Step by step, the possibility of law school became a reality: Would she do well on the LSAT? She did. Would she get accepted? She did. Would she get enough financial aid? She did. And the rest, as they say, is history.

So Horjus found herself starting law school in the fall of 2017. Because of the nature of the Flexible Part-Time JD Program, Horjus’s schedule changes significantly from semester to semester. At first she was taking a mix of daytime and evening classes. Then, after her youngest daughter was born following her first year of law school, she moved to all evening classes. Now she’s back to a mix of day and evening classes.

“It's kind of been all over the place but I'm able to change semester to semester based on what I'm able to get childcare for,” she says. “That's part of the appeal of the program…[it] has really just allowed me to continue to pursue what I feel like is my calling in a way that I can still maintain taking care of my family.”

Because she’s on an extended schedule, Horjus is still taking more foundational courses. But she’ll  work with her advisor, Professor Monica Teixeira de Sousa (who also happens to be a mother), more when it comes time to choose electives that fit her career goals and unique law school schedule.

Making it work

As for the million-dollar question—how does she balance being a mom and going to law school—Horjus credits her husband and a strong group of friends for helping her and watching the children while she’s in class. “That’s made the difference between me being able to do this or not,” she says.

“I have a really supportive spouse…he wants to help me succeed, and not everybody has that, so I'm really lucky,” Horjus says. “There are single moms at our school that have it really hard, but they're doing a really good job.”

Horjus reminds all law students, but particularly parents, to take things one day at a time—and she means that literally. Isolate and focus on each day’s given tasks. Horjus starts the semester by using her course syllabi to plan out her work in advance; then each week she updates her planner with her assignments. Every day, she focuses on the immediate tasks at hand.

“That's been really helpful to me, to segment it into one day at a time. I don't think there's any other way I could have done it. I would have just gone crazy,” she says. “If you look ahead, you're just going to get overwhelmed.”

About the Flexible Part-Time JD Program

In the Flexible Part-Time JD Program, law students have the freedom to take classes based on their unique needs and schedules, working closely with an academic advisor to plan their customized course of study. They also have an extended timeline to graduate: six years, instead of the four years most part-time law programs usually take.

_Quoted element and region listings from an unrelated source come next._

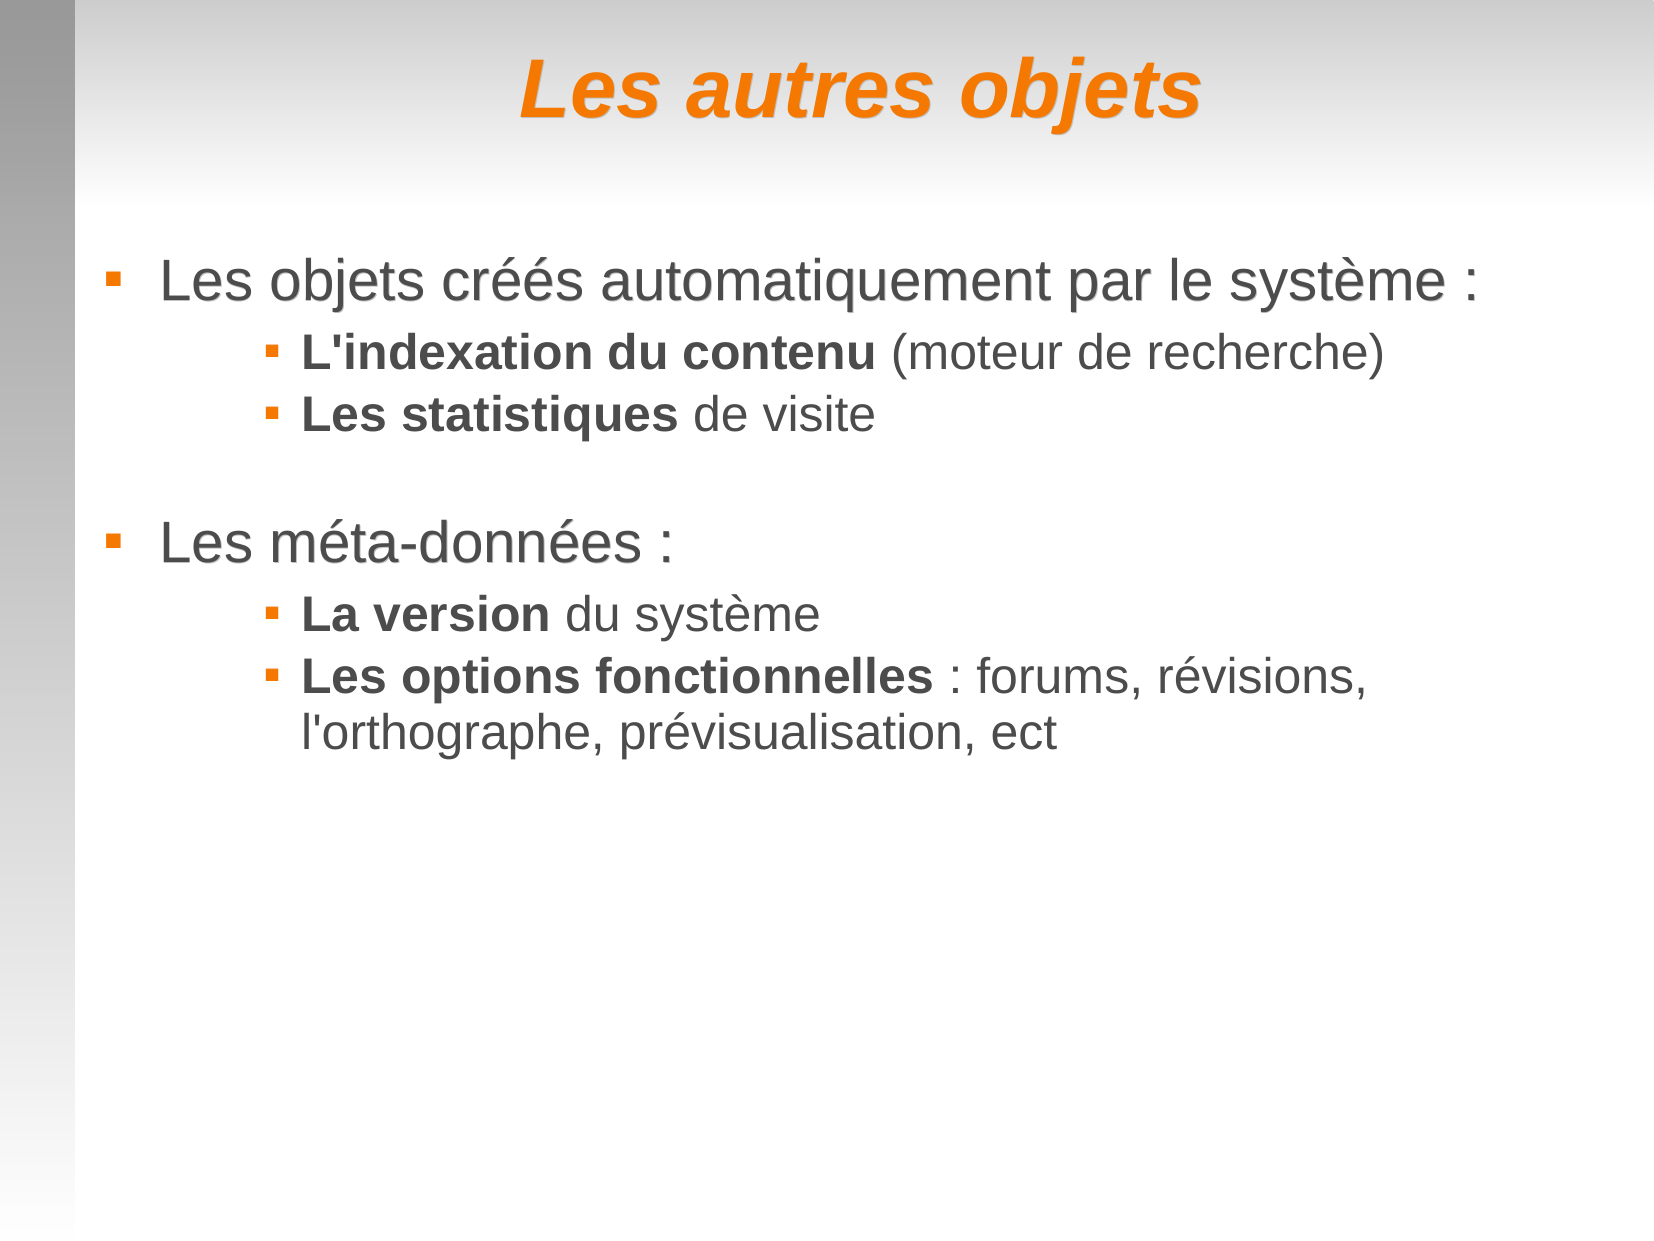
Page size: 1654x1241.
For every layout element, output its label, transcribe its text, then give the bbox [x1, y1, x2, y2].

title Les autres objets [88, 0, 1654, 178]
list Les objets créés automatiquement par le système : L'indexation du contenu (moteur de recherche) Les statistiques de visite Les méta-données : La version du système Les options fonctionnelles : forums, révisions, l'orthographe, prévisualisation, ect [88, 248, 1625, 1067]
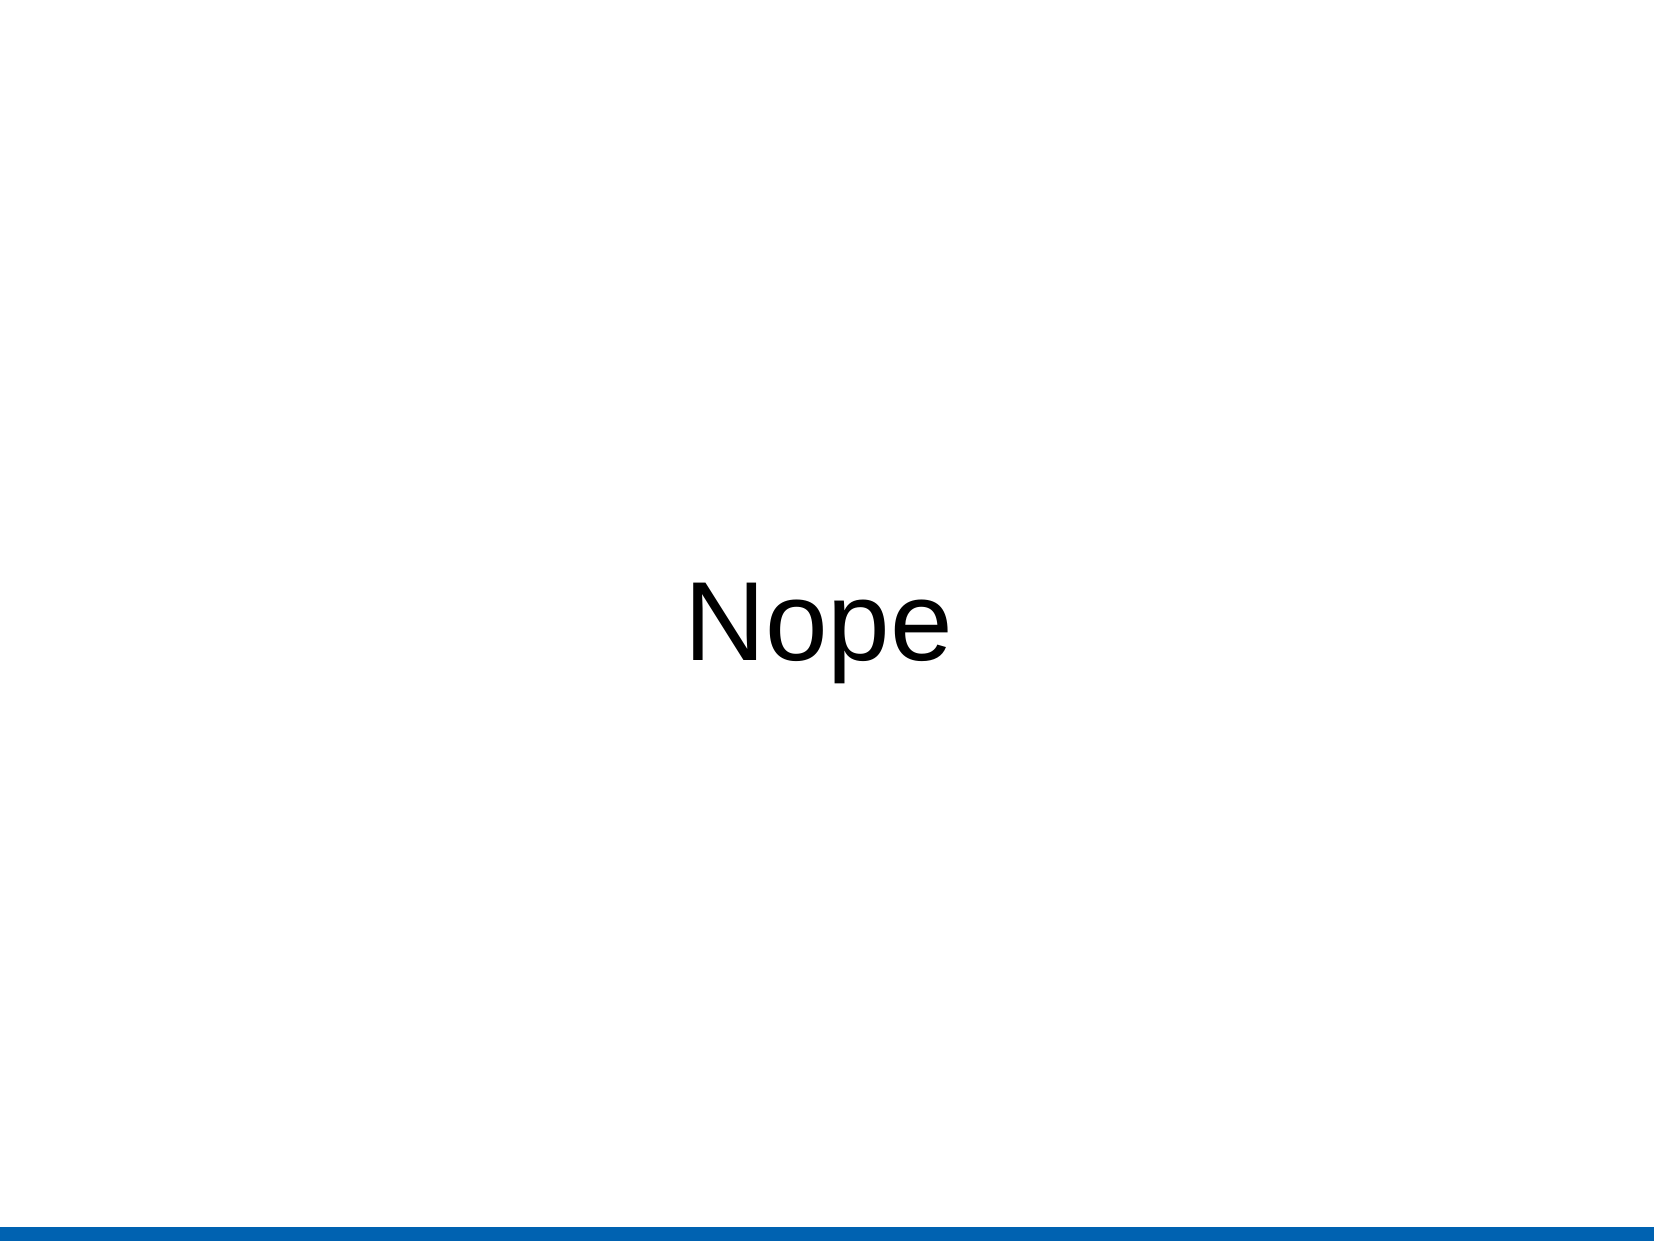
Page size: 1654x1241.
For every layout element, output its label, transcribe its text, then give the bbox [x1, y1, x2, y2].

title Nope [112, 525, 1525, 718]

The program is selective too. Students must outline the circumstances requiring an extra flexible schedule when they apply to the school, and admissions decisions are made on a case-by-case basis in conjunction with the Office of the Dean.

That flexibility was critical factors for Horjus, but so was location. A longtime resident of Boston, she knew she couldn't uproot her family for law school. New England Law’s demographics appealed to her as well. “It was the first law school for women, and in terms of diversity, it is a lot better than a lot of the other law schools out there,” Horjus says. “That mattered to me.”

Looking ahead

As for the future, Horjus is still interested in the immigration issues that drove her to law school in the first place. Now she also finds herself considering criminal justice reform initiatives and positions in legal aid.

This summer she’ll be working in an internship with Greater Boston Legal Services in their HomeStart program, receiving a stipend through the school’s Summer Fellowship Program for her work too.

Where exactly her law degree will take, she’s not sure. But for now, Horjus says she’s fortunate to have some extra time and flexibility to think about it.